Kopplung von Gewinnspielen an Warenabsatz
Ein Süßwarenhersteller durfte in eine TV-Werbespot für ein Gewinnspiel werben, an welchem ausschließlich Käufer der Waren teilnehmen konnten. Durch Einsendung des Kassenbons als Beleg für den Erwerb von fünf Packungen zu je ca. einem Euro konnten die Käufer an der Verlosung von 100 Goldbarren im Wert von ca. 5.000 Euro teilnehmen. (Urteil des Bundesgerichtshofs vom 12. Dezember 2013, Az.: I ZR 192/12.)
Gem. § 4 Nr. 6 UWG (Gesetz gegen den unlauteren Wettbewerb) handelt insbesondere derjenige unlauter, der die Teilnahme von Verbrauchern an einem Preisausschreiben oder Gewinnspiel von dem Erwerb einer Ware oder der Inanspruchnahme einer Dienstleistung abhängig macht.
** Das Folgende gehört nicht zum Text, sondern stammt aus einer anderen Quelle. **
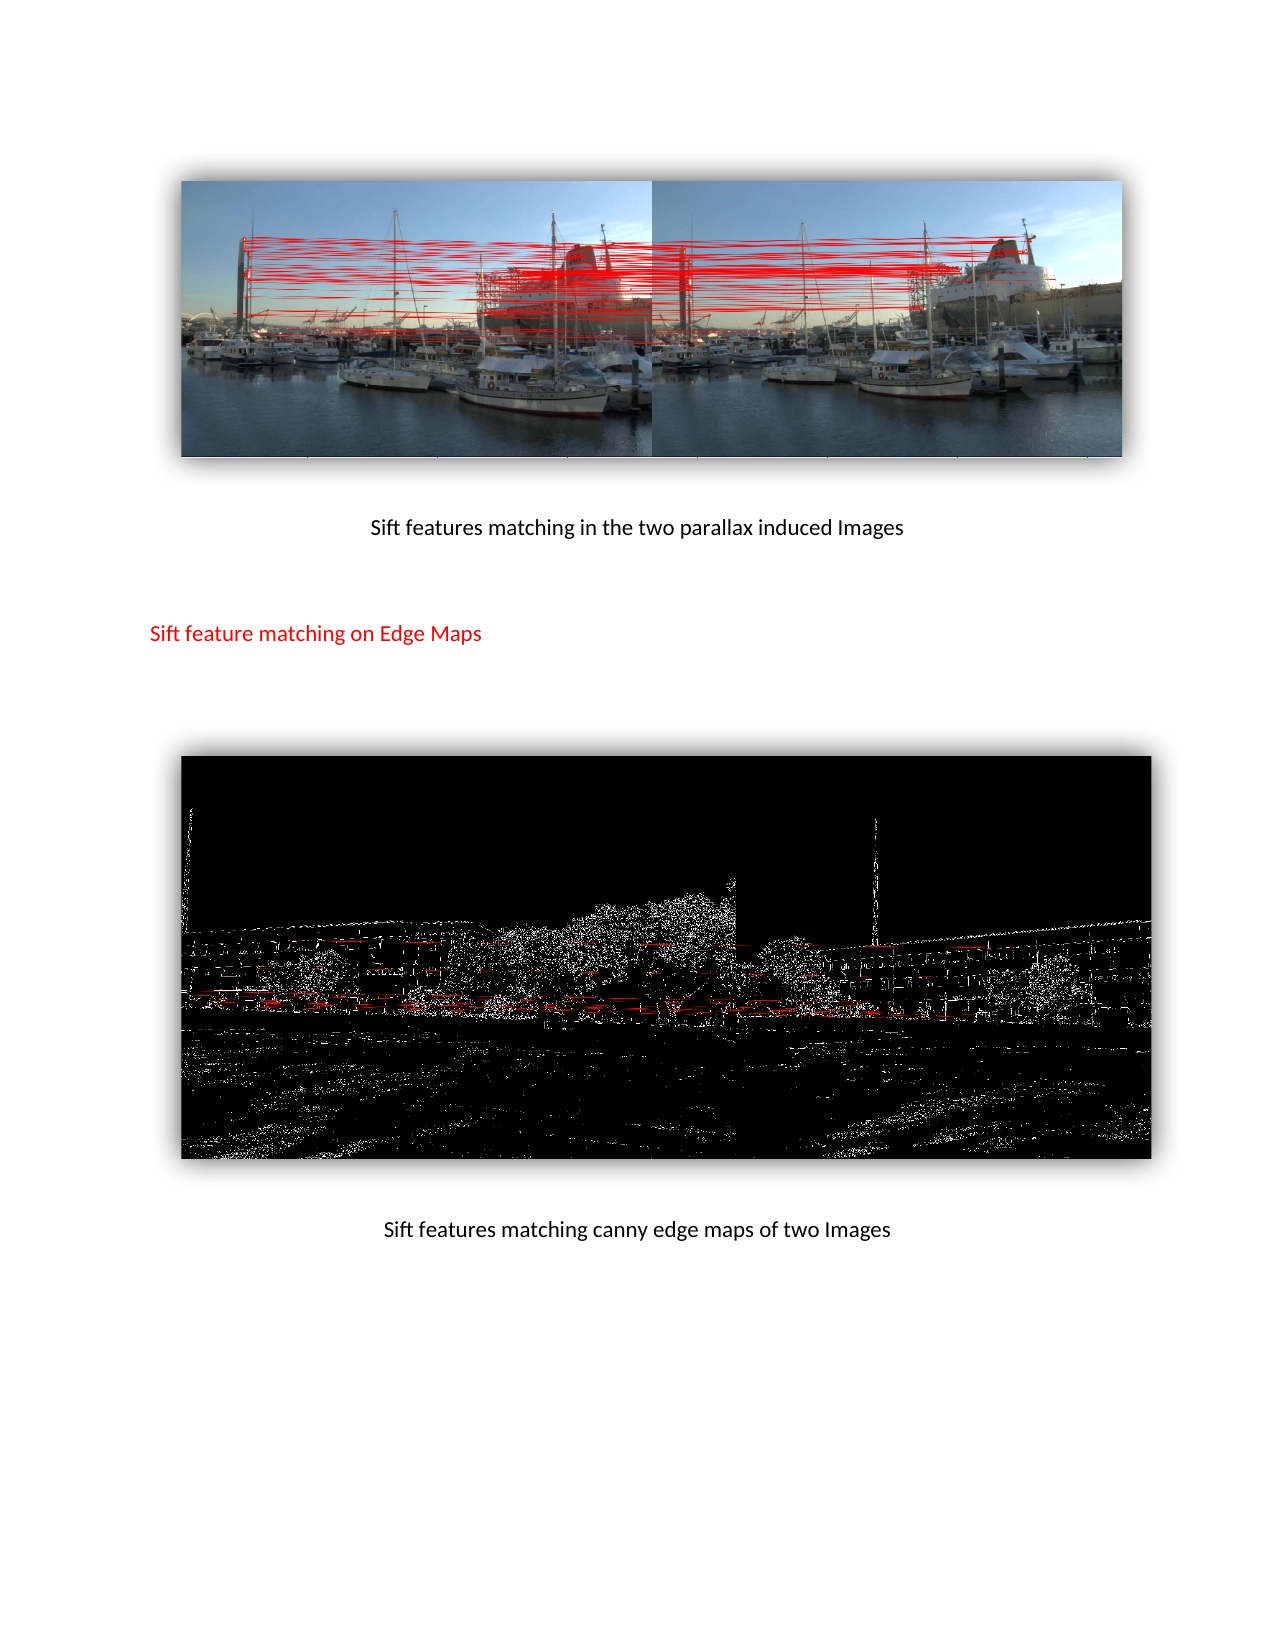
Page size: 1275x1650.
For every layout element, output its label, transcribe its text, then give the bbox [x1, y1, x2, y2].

text Sift feature matching on Edge Maps [150, 619, 1125, 647]
text Sift features matching in the two parallax induced Images [150, 513, 1125, 541]
picture [181, 181, 1123, 458]
text Sift features matching canny edge maps of two Images [150, 1216, 1125, 1243]
picture [181, 756, 1152, 1159]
Dass diese Vorschrift nicht als per-se-Verbot aufzufassen ist, war bereits vor dem hier geschilderten Rechtsstreit geklärt. Im Rahmen eines Vorabentscheidungsverfahrens erklärte der EuGH die Vorschrift als nicht mit der Richtlinie über unlautere Geschäftspraktiken vereinbar. Die Kopplung der Teilnahme an Gewinnspielen an den Absatz von Waren oder Dienstleistungen ist seitdem nur im Einzelfall unzulässig, wenn sie den Erfordernissen der beruflichen Sorgfalt i. S. der Richtlinie widerspricht. Dies kann insbesondere dann der Fall sein, wenn die geschäftliche Unerfahrenheit besonders schutzbedürftiger Personengruppen, z. B. Kinder ausgenutzt wird.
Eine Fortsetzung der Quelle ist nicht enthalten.